Secretary of State John Kerry accused former NSA-contractor Edward Snowden of helping terrorists, telling George Stephanopoulos on "Good Morning America" today that people have been placed in danger because of Snowden's revelations.
"We have evidence that people are in additional danger because operational security has been breached, because terrorists have learned firsthand about methods and mechanisms by which the United States collects intelligence," he said, never clarifying who specifically is at risk.
Snowden is responsible for the largest security breach in U.S. history, leaking thousands of classified documents to the public. He now lives in exile in Russia and told NBC News he was trained as a spy.
Kerry said Snowden's actions have damaged U.S. intelligence gathering. "Our operations have been compromised," he said.
Kerry also vigorously defended President Obama's decision to withdraw all U.S. troops from Afghanistan by 2016, calling Republican opposition to the plan part of "an industry of automatic opposition to anything."
The secretary of state said everything the administration set out to do in Afghanistan five years ago has been accomplished and reiterated the time is now right for a draw down.

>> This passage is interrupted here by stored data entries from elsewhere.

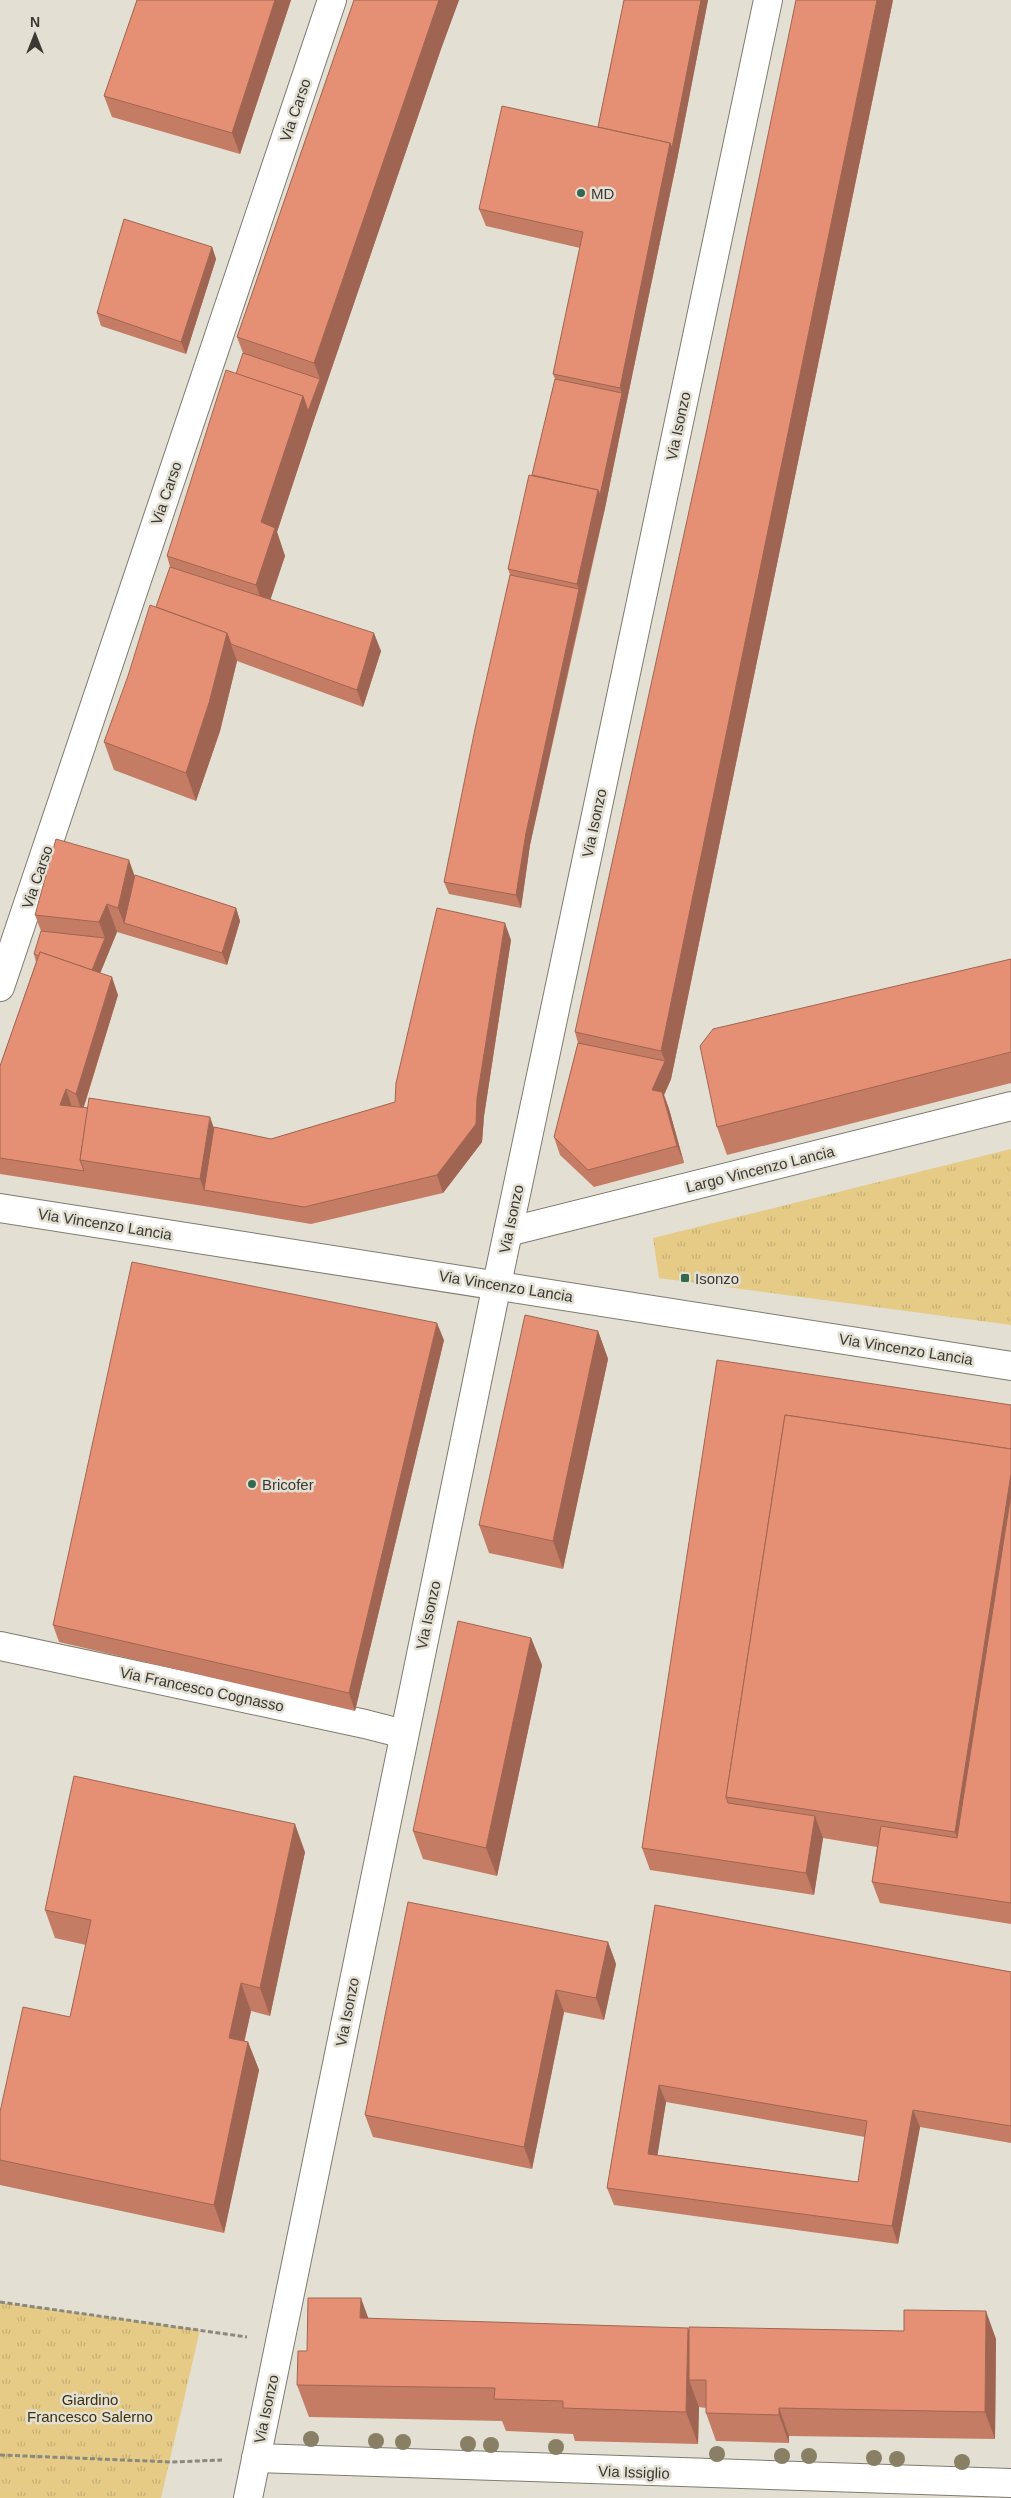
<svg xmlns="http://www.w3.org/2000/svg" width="1011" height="2498" font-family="Helvetica,sans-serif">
	<defs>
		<pattern id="grass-tufts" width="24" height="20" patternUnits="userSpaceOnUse" patternTransform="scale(1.25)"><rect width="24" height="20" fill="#e5cb86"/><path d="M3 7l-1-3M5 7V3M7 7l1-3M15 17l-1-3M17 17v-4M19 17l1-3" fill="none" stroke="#c5af74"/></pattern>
	</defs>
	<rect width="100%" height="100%" fill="#e3dfd2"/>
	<!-- grass -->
	<g fill="url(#grass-tufts)">
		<path d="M 1011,1149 L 1011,1325 L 659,1278 L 653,1238 Z"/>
		<path d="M 0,2302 L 200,2330 L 161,2498 L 0,2498 Z"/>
	</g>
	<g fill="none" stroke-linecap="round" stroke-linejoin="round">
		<!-- pedestrian casing -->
		<g stroke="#7f7b6f" stroke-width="30">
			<path id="pedestrian" d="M 256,2458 L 1011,2483"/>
		</g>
		<!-- minor casing -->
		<g stroke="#7f7b6f" stroke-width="30">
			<g id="minor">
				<path d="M 0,987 L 332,0"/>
				<path d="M 508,1232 L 1011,1106"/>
				<path d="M 0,1646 L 365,1724 L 404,1734"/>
				<path d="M 248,2498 L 497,1284 L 768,0"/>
			</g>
		</g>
		<!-- tertiary casing -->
		<g stroke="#7f7b6f" stroke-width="30">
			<path id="tertiary" d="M 0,1208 L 1011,1366"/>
		</g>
		<!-- path -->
		<g stroke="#8b8880" stroke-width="3" stroke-dasharray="5 2.5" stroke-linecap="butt">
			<path d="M 0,2302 L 247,2337"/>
			<path d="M 0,2455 L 172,2462 L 222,2460"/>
		</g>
		<!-- pedestrian -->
		<use href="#pedestrian" stroke="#fff" stroke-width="28"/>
		<!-- minor -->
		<use href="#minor" stroke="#fff" stroke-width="28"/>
		<!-- tertiary -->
		<use href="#tertiary" stroke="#fff" stroke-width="28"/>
	</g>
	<!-- trees -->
	<g fill="#887f65">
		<circle cx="311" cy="2439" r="8"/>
		<circle cx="376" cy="2441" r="8"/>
		<circle cx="403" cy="2442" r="8"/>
		<circle cx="468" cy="2444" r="8"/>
		<circle cx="491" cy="2445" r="8"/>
		<circle cx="556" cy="2447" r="8"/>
		<circle cx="717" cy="2454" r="8"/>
		<circle cx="782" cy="2456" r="8"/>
		<circle cx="809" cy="2456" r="8"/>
		<circle cx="874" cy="2458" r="8"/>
		<circle cx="897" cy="2459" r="8"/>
		<circle cx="962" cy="2462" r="8"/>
	</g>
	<!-- wall -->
	<g fill="#c57c65" fill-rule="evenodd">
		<path d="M 137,0 L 291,0 L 240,154 L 112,117 L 104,96 Z"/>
		<path d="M 354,0 L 459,0 L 441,49 L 313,423 L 277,532 L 285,556 L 270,599 L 381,651 L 363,707 L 237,661 L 220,731 L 196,801 L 114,770 L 104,742 L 156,607 L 170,567 L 167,556 L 236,374 L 243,353 L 237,337 Z"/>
		<path d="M 624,0 L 708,0 L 677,160 L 626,405 L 605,508 L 530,845 L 521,908 L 449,894 L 444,882 L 510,575 L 508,569 L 532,475 L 555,379 L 553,374 L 580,248 L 486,226 L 479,209 L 598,127 Z"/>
		<path d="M 893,0 L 671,1079 L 664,1095 L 669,1109 L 684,1163 L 594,1187 L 560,1155 L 554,1137 L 578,1043 L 575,1032 Z"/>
		<path d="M 212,247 L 216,259 L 186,354 L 101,326 L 97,313 Z"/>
		<path d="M 135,875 L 236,908 L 240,921 L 227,965 L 117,932 L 100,973 L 118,995 L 84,1107 L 214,1127 L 271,1139 L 395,1102 L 511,940 L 484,1116 L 482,1142 L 443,1193 L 311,1224 L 210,1207 L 0,1174 L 0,1066 L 36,962 L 34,954 L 41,931 L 35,915 Z"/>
		<path d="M 1011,959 L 1011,1083 L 727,1155 L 717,1127 Z"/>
		<path d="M 598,1331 L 608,1359 L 563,1569 L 489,1553 L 479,1525 Z"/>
		<path d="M 444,1340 L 355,1711 L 59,1642 L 53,1625 Z"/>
		<path d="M 1011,1405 L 1011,1924 L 880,1903 L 872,1882 L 877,1847 L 823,1838 L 814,1895 L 650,1870 L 642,1848 Z"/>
		<path d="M 531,1638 L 542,1665 L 497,1876 L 423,1859 L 413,1831 Z"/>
		<path d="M 305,1852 L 270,2016 L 251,2011 L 244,2041 L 248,2042 L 259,2070 L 224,2233 L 0,2185 L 0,2160 L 70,2017 L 86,1945 L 55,1938 L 45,1910 Z"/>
		<path d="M 655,1905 L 1011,1972 L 1011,2143 L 920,2127 L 898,2244 L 614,2205 L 607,2188 ZM 666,2102 L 865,2137 L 858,2182 L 657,2155 Z"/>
		<path d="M 608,1942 L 616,1964 L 604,2020 L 564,2012 L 532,2169 L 373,2137 L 365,2115 Z"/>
		<path d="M 368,2319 L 689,2332 L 996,2339 L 995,2439 L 789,2436 L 789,2443 L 716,2441 L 706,2413 L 706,2408 L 699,2407 L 698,2444 L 575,2441 L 573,2434 L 506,2431 L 502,2421 L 309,2417 L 297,2385 Z"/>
	</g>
	<!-- shaded-wall -->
	<g fill="#a06552">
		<path d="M 275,0 L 291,0 L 240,154 L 232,133 Z"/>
		<path d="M 439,0 L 459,0 L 441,49 L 313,423 L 277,532 L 285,556 L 266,613 L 256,585 L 261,522 L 303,396 L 320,379 L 314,363 Z"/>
		<path d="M 701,0 L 708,0 L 677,160 L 626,405 L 605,508 L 583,602 L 577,584 L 598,490 L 622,393 L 620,388 L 670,143 Z"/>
		<path d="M 877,0 L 893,0 L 671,1079 L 664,1095 L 669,1109 L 684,1163 L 677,1146 L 652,1090 L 665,1061 L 661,1051 Z"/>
		<path d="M 212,247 L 216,259 L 186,354 L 181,342 Z"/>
		<path d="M 579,589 L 583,602 L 530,845 L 521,908 L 516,895 L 526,833 Z"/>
		<path d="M 227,633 L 237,661 L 220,731 L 196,801 L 186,773 Z"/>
		<path d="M 374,633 L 381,651 L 363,707 L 357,690 Z"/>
		<path d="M 129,860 L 139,888 L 124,923 L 118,908 Z"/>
		<path d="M 107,904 L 117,932 L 95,986 L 91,974 L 105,938 L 99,922 Z"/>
		<path d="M 236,908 L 240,921 L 227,965 L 222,953 Z"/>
		<path d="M 505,923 L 511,940 L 484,1116 L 482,1142 L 443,1193 L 437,1175 L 477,1098 Z"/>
		<path d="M 112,977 L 118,995 L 82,1112 L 76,1094 Z"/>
		<path d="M 66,1089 L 72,1107 L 60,1105 Z"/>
		<path d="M 210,1117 L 220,1145 L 204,1190 L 200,1179 Z"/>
		<path d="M 437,1323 L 444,1340 L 355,1711 L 349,1693 Z"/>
		<path d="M 598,1331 L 608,1359 L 563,1569 L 553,1541 Z"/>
		<path d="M 1011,1474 L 1011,1567 L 965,1860 L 955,1832 Z"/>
		<path d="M 531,1638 L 542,1665 L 497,1876 L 486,1848 Z"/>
		<path d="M 815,1816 L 823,1838 L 814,1895 L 806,1873 Z"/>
		<path d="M 295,1824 L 305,1852 L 270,2016 L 260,1988 Z"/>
		<path d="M 608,1942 L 616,1964 L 604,2020 L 596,1998 Z"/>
		<path d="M 241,1983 L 251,2011 L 239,2066 L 229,2038 Z"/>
		<path d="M 556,1990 L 564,2012 L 532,2169 L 524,2147 Z"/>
		<path d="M 248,2042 L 259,2070 L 224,2233 L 214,2205 Z"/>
		<path d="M 659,2085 L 666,2102 L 655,2171 L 648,2154 Z"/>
		<path d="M 913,2110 L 920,2127 L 898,2244 L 892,2226 Z"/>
		<path d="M 361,2298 L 373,2331 L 360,2318 Z"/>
		<path d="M 986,2311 L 996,2339 L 995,2439 L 985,2412 Z"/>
		<path d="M 688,2328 L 700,2360 L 689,2380 L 699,2407 L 698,2444 L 686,2412 Z"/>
		<path d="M 779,2408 L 789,2436 L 789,2443 L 779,2415 Z"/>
	</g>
	<!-- building -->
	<g fill="#e59075" stroke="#a06552" fill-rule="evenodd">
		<path d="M 137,0 L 275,0 L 232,133 L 104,96 Z"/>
		<path d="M 354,0 L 439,0 L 314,363 L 237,337 Z"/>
		<path d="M 624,0 L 701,0 L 672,148 L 670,143 L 598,127 Z"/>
		<path d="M 796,0 L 877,0 L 661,1051 L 575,1032 L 707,429 Z"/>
		<path d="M 502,106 L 670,143 L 620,388 L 553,374 L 583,232 L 479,209 Z"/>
		<path d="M 124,219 L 212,247 L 181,342 L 97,313 Z"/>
		<path d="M 243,353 L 320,379 L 308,411 L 303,396 L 236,374 Z"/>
		<path d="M 226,370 L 303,396 L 261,522 L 275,528 L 256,585 L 167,556 Z"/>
		<path d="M 555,379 L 622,393 L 600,495 L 598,490 L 532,475 Z"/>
		<path d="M 529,475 L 598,490 L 577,584 L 508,569 Z"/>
		<path d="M 170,567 L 374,633 L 357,690 L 231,644 L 227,633 L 156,607 Z"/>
		<path d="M 510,575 L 579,589 L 526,833 L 516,895 L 444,882 L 475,729 Z"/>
		<path d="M 150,605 L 227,633 L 209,703 L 186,773 L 104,742 L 128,676 Z"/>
		<path d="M 56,839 L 129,860 L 118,908 L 107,904 L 99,922 L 35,915 Z"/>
		<path d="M 135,875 L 236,908 L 222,953 L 124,923 Z"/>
		<path d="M 437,908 L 505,923 L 477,1098 L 476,1124 L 437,1175 L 304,1207 L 204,1190 L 214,1127 L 271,1139 L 395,1102 L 396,1083 Z"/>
		<path d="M 41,931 L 105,938 L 92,970 L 40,952 L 39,956 L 34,954 Z"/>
		<path d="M 40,952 L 112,977 L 76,1094 L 66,1089 L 60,1105 L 88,1108 L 80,1160 L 84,1171 L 0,1158 L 0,1066 Z"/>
		<path d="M 1011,959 L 1011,1052 L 717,1127 L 700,1046 L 713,1029 Z"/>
		<path d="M 578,1043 L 665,1061 L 652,1090 L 662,1092 L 677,1146 L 588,1170 L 554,1137 Z"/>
		<path d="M 89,1098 L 210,1117 L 200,1179 L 80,1160 Z"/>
		<path d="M 132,1262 L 437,1323 L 349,1693 L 53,1625 Z"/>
		<path d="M 525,1315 L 598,1331 L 553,1541 L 479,1525 Z"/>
		<path d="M 717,1360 L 1011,1405 L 1011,1449 L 785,1415 L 726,1797 L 728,1803 L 815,1816 L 806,1873 L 642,1848 Z"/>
		<path d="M 785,1415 L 1011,1449 L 1011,1474 L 955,1832 L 726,1797 Z"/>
		<path d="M 1011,1494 L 1011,1903 L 872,1882 L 881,1826 L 957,1838 Z"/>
		<path d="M 458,1621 L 531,1638 L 486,1848 L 413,1831 Z"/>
		<path d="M 74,1776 L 295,1824 L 260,1988 L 241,1983 L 229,2038 L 248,2042 L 214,2205 L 0,2160 L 0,2112 L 23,2007 L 70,2017 L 91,1920 L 45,1910 Z"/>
		<path d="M 408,1902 L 608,1942 L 596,1998 L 556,1990 L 524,2147 L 365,2115 Z"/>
		<path d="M 655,1905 L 1011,1972 L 1011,2126 L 913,2110 L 892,2226 L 607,2188 ZM 659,2085 L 867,2121 L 858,2182 L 648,2154 Z"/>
		<path d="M 308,2298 L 361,2298 L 360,2318 L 688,2328 L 686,2412 L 563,2408 L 563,2401 L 494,2399 L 495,2388 L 297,2385 L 298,2351 L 307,2351 Z"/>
		<path d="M 904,2310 L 986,2311 L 985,2412 L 779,2408 L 779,2415 L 706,2413 L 706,2380 L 689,2380 L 689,2327 L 904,2331 Z"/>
	</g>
	<!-- markers -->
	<g fill="#33694f" stroke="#e3dfd2" stroke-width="2">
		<circle cx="581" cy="193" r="5"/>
		<rect x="680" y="1273" width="10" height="10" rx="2.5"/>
		<circle cx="252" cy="1484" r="5"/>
	</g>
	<g text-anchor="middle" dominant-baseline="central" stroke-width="5" stroke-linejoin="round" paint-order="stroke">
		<!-- street labels -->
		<g font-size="15" fill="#3b3934" stroke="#e3dfd2">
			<text transform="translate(295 110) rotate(-71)">Via Carso</text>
			<text transform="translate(678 426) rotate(-78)">Via Isonzo</text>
			<text transform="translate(166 493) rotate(-71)">Via Carso</text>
			<text transform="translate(594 823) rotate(-78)">Via Isonzo</text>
			<text transform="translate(37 877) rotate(-71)">Via Carso</text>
			<text transform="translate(760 1169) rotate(-14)">Largo Vincenzo Lancia</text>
			<text transform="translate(511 1219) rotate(-78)">Via Isonzo</text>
			<text transform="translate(105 1224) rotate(9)">Via Vincenzo Lancia</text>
			<text transform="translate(506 1286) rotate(9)">Via Vincenzo Lancia</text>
			<text transform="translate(906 1349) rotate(9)">Via Vincenzo Lancia</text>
			<text transform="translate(428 1615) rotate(-78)">Via Isonzo</text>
			<text transform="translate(202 1689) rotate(12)">Via Francesco Cognasso</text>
			<text transform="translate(347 2012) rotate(-79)">Via Isonzo</text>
			<text transform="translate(266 2409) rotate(-78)">Via Isonzo</text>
			<text transform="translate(634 2472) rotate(2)">Via Issiglio</text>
		</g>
		<!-- poi labels -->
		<g font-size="15" fill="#3b3934" stroke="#e3dfd2" text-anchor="start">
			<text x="591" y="193">MD</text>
			<text x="695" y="1278">Isonzo</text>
			<text x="262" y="1484">Bricofer</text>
		</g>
		<!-- park labels -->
		<g font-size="15" fill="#3e310b" stroke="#e3dfd2">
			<text x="90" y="2399">Giardino<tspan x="90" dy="17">Francesco Salerno</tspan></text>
		</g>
	</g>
	<!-- north arrow -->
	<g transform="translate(35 35)" stroke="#e3dfd2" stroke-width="4" paint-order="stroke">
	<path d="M0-4L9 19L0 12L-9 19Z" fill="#3b3934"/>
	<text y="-8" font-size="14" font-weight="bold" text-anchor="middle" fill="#3b3934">N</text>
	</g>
</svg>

"When President Obama came in there was no policy," Kerry said. "The president increased the troops, put a policy in place and set a deadline for the Afghans to be able to take over security and, guess what? They met the deadline."
Kerry would not call the withdrawal a victory, but said that handing over the security of Afghanistan was the best option for the United States.
"This is their country. They have to want to fight for it," he said. "They have to be prepared to fight for it. And right now they are."
But with continued violence in the country and analysts' warning that parts of the country risk slipping back into Taliban and al Qaeda control, Kerry said the administration is prepared to "do whatever is necessary to protect the United States of America."
Asked about the Nigerian military chief claim that the government knows the whereabouts of the more than 200 school girls who were kidnapped in Northern Nigeria more than a month ago, Kerry said the United States has no information to verify the claim. He said U.S. personnel on the ground continue to work with the Nigerian government and he remains hopeful that the girls will be found and returned to their homes soon.